The global scramble to re-route production is pushing overall supply-chain costs higher.
Regressive Costs

In the end, the tariff burden falls heaviest on everyday Americans. Economists emphasize that import levies function like a regressive tax – they take a bigger bite out of the budgets of lower- and middle-income families than wealthier ones.
Imported staples – clothing, shoes, furniture, electronics – will all have outsized price increases. One analysis finds the 2025 tariffs will trim about $3,800 from the average U.S. household’s purchasing power.
That means discretionary spending is tighter, savings are eaten away, and any savings in one category will be quickly offset by higher bills in another.
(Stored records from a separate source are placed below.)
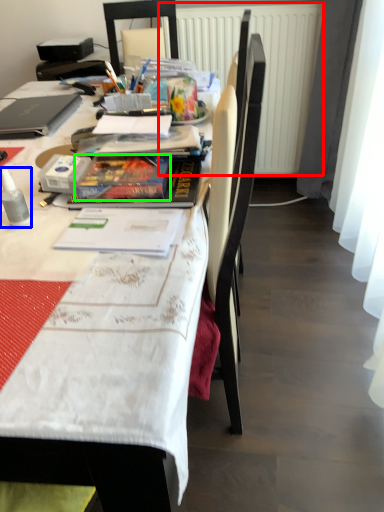
Question: Which object is the farthest from radiator (highlighted by a red box)? Choose among these: bottle (highlighted by a blue box) or paperback book (highlighted by a green box).

Choices:
 (A) bottle
 (B) paperback book

Answer: (A)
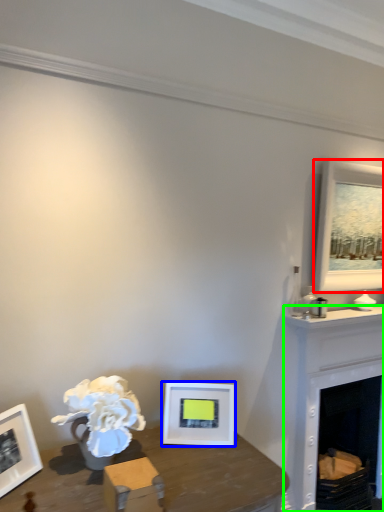
Question: Estimate the real-world distances between objects in this image. Which object is farther from picture frame (highlighted by a red box), picture frame (highlighted by a blue box) or fireplace (highlighted by a green box)?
Consumers at the bottom rungs of income, who spend larger shares on imported goods, will feel this pinch most.
Aftershocks and Outlook

Taken together, these policies mark the steepest tariff shock in generations. Companies of all stripes – from blue-chip manufacturers to Main Street retailers – are realigning supply chains and hiking prices.
For now, Washington insists the goal is to “bring jobs home.” But in the short term, struggling factory workers in Asia and strained family budgets at home reveal the hidden costs of this strategy.
The months ahead will show whether the new factories and deals pay off with American growth, or whether this expensive gamble backfires with broader economic pain.